*Document images with source code*
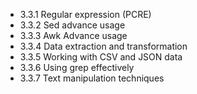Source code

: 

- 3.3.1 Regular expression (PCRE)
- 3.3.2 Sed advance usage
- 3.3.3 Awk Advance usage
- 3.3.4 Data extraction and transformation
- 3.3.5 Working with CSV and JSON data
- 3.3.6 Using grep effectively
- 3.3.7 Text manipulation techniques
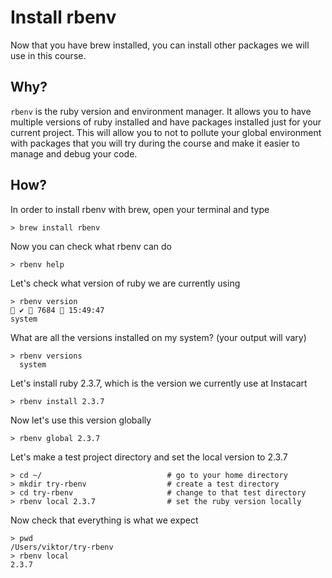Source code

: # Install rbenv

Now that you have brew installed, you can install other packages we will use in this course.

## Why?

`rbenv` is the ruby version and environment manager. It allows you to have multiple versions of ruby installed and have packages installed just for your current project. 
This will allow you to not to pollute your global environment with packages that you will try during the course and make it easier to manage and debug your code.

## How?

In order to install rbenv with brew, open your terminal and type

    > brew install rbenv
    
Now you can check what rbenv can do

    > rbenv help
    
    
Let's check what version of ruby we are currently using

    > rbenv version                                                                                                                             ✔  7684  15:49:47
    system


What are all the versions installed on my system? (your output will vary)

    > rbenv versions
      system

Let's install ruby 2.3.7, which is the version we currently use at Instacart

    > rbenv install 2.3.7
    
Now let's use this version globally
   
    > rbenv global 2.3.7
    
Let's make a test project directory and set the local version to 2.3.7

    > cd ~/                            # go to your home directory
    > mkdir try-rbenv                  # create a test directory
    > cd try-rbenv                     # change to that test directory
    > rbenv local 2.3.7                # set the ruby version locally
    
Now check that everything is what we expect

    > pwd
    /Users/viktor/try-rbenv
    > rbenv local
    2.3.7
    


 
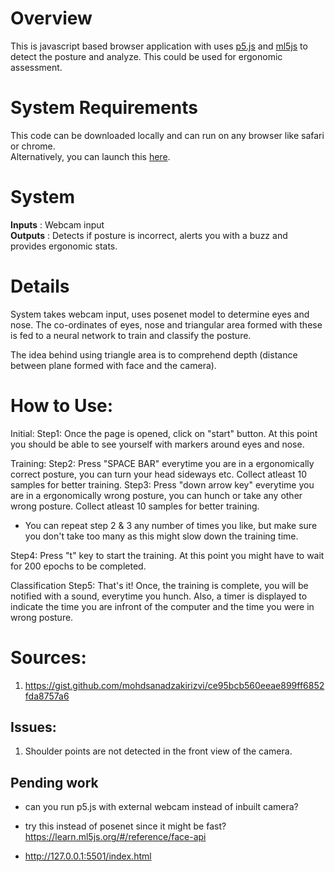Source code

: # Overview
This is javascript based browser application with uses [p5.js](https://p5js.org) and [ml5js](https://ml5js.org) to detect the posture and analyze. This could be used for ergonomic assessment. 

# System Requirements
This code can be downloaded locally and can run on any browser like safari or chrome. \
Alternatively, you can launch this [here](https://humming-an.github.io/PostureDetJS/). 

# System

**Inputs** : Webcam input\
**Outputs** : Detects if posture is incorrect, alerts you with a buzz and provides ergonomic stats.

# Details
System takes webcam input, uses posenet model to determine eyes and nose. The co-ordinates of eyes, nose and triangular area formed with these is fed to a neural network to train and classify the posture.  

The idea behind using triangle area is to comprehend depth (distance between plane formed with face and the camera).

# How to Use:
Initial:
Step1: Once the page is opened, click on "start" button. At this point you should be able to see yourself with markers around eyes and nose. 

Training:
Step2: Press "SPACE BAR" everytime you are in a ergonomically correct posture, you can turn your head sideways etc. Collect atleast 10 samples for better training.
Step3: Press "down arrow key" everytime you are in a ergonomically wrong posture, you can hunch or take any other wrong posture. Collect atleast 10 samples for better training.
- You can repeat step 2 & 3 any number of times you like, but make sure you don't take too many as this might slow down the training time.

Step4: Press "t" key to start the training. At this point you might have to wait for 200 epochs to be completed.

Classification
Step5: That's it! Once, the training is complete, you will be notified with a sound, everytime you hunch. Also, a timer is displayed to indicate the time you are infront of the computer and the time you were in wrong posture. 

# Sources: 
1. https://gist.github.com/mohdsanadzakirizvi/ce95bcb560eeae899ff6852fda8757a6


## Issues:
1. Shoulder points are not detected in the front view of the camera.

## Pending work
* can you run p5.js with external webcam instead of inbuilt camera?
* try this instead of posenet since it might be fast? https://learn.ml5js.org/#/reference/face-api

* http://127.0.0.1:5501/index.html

==

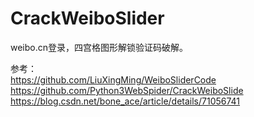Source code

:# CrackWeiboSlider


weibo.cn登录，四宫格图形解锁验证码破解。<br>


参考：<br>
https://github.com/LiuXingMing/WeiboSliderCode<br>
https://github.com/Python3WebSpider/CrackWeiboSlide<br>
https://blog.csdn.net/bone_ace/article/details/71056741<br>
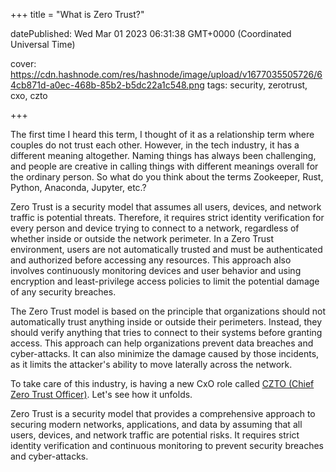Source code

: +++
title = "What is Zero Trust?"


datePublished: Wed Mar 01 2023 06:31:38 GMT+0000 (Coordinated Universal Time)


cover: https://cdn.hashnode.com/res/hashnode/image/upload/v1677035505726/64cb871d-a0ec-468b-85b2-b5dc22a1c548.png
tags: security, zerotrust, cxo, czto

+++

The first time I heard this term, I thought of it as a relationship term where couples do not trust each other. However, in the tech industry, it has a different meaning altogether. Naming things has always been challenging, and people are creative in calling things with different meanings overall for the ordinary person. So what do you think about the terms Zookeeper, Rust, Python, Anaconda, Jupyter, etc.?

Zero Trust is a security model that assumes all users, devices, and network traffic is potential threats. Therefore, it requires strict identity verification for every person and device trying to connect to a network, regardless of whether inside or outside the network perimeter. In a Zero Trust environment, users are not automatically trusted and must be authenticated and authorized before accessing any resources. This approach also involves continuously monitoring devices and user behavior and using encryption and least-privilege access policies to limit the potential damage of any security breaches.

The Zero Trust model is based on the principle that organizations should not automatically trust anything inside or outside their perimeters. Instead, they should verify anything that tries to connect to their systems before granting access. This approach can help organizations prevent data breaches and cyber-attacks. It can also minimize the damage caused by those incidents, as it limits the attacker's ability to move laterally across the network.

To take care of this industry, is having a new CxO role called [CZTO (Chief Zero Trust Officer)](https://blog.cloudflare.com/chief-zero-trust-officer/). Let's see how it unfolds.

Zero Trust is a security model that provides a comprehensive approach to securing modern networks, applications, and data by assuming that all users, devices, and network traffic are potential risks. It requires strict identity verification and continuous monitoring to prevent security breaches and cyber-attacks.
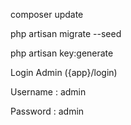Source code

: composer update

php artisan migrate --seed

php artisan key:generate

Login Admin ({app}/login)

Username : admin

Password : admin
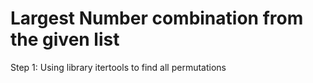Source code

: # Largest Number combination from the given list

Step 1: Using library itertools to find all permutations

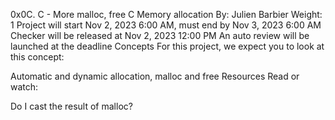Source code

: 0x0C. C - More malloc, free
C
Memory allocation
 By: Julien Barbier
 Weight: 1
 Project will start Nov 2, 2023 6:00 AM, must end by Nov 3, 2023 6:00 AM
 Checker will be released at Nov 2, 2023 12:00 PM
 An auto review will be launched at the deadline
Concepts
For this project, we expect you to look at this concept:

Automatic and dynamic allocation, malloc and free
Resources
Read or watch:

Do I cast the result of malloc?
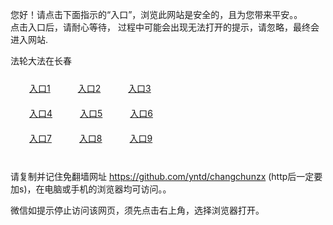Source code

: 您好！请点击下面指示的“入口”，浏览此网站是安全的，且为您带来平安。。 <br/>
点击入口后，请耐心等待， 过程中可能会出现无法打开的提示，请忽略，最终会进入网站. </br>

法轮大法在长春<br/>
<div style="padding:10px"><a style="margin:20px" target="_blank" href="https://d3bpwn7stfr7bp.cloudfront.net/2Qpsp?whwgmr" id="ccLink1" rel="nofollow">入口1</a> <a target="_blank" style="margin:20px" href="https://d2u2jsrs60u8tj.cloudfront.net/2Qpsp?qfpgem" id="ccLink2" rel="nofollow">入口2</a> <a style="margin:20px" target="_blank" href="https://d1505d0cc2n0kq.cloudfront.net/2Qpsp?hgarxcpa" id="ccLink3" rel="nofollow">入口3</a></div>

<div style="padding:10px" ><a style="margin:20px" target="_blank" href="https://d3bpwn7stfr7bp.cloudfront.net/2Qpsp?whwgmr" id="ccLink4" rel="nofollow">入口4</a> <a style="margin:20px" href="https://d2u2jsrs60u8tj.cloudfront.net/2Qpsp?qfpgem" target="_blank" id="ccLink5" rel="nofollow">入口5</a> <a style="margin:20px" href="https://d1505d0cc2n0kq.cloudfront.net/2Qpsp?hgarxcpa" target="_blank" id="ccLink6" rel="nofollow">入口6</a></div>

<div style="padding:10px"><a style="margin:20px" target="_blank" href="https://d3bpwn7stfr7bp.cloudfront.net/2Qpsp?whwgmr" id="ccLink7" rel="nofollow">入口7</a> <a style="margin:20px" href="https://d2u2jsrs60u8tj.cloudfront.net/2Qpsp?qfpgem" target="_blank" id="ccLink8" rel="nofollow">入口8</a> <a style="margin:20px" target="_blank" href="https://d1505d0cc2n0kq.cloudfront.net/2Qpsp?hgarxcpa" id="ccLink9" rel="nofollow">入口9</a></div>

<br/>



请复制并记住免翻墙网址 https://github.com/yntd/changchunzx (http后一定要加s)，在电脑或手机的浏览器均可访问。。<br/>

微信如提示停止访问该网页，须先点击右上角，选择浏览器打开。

==

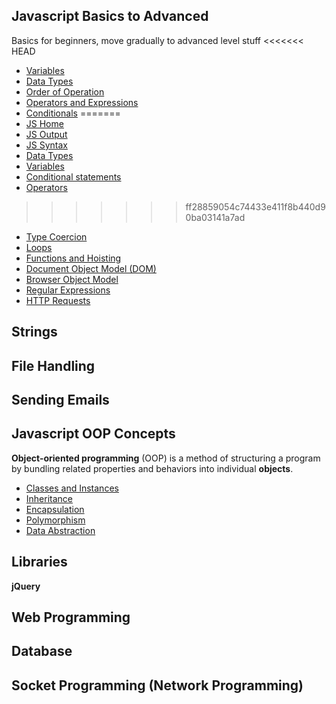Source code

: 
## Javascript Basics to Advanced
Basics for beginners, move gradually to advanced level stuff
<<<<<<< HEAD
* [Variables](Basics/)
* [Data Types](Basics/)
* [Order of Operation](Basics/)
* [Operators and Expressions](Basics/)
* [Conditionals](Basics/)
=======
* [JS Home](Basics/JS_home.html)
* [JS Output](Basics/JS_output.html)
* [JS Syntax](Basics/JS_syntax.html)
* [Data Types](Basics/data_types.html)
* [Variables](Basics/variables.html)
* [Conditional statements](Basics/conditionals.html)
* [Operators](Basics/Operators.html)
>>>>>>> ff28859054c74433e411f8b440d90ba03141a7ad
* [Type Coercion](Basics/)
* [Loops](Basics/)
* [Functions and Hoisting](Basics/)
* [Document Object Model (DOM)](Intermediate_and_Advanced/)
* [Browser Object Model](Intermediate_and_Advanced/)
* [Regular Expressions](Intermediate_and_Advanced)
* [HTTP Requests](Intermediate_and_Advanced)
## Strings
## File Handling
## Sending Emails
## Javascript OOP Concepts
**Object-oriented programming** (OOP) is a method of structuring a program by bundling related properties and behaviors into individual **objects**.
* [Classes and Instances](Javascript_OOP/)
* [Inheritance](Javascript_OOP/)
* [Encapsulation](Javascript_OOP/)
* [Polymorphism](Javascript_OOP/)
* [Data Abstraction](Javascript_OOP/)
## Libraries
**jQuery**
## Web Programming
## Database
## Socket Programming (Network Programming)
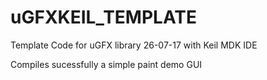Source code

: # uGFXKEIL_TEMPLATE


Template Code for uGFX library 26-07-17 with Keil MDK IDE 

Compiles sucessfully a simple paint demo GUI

*TASK PROMPT*
A word-for-word copy of the lines above from the one with "Basics for beginners, move" through the one with "## Javascript OOP Concepts", inclusive, is the only output wanted.

*ANSWER TO THIS TASK*
Basics for beginners, move gradually to advanced level stuff
<<<<<<< HEAD
* [Variables](Basics/)
* [Data Types](Basics/)
* [Order of Operation](Basics/)
* [Operators and Expressions](Basics/)
* [Conditionals](Basics/)
=======
* [JS Home](Basics/JS_home.html)
* [JS Output](Basics/JS_output.html)
* [JS Syntax](Basics/JS_syntax.html)
* [Data Types](Basics/data_types.html)
* [Variables](Basics/variables.html)
* [Conditional statements](Basics/conditionals.html)
* [Operators](Basics/Operators.html)
>>>>>>> ff28859054c74433e411f8b440d90ba03141a7ad
* [Type Coercion](Basics/)
* [Loops](Basics/)
* [Functions and Hoisting](Basics/)
* [Document Object Model (DOM)](Intermediate_and_Advanced/)
* [Browser Object Model](Intermediate_and_Advanced/)
* [Regular Expressions](Intermediate_and_Advanced)
* [HTTP Requests](Intermediate_and_Advanced)
## Strings
## File Handling
## Sending Emails
## Javascript OOP Concepts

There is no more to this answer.